Dataset excerpts section start

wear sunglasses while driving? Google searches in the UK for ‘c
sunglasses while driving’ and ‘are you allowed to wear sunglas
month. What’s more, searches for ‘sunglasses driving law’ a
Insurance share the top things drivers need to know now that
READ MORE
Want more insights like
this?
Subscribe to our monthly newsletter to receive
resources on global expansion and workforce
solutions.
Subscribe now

Dataset excerpts section end
Dataset excerpts section start

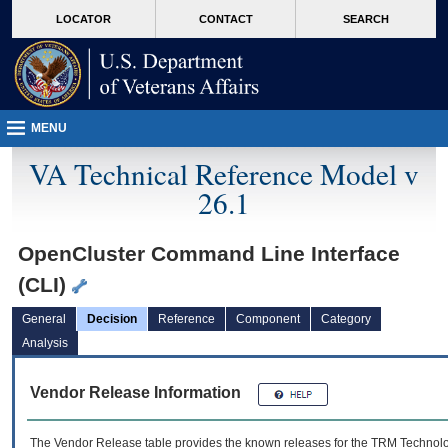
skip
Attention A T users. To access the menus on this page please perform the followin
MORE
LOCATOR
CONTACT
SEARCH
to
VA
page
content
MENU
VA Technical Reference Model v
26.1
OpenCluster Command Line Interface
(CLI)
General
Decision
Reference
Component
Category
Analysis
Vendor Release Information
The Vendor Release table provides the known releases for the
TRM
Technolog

Dataset excerpts section end
Dataset excerpts section start

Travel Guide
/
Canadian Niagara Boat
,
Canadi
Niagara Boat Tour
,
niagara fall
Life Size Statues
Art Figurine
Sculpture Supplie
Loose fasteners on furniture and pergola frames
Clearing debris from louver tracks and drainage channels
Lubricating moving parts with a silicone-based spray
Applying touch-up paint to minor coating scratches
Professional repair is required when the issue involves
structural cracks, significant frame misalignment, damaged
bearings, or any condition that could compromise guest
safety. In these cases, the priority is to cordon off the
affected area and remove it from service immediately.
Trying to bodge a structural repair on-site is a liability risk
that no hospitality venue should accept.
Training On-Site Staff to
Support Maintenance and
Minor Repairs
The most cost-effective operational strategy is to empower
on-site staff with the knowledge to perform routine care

Dataset excerpts section end

→ **Required action**: The lines to extract from the data above begin with the line containing "wear sunglasses while" and end with the line containing "Subscribe now". Extract them exactly, including both.

→ **Answer to the problem**:
wear sunglasses while driving? Google searches in the UK for ‘c
sunglasses while driving’ and ‘are you allowed to wear sunglas
month. What’s more, searches for ‘sunglasses driving law’ a
Insurance share the top things drivers need to know now that
READ MORE
Want more insights like
this?
Subscribe to our monthly newsletter to receive
resources on global expansion and workforce
solutions.
Subscribe now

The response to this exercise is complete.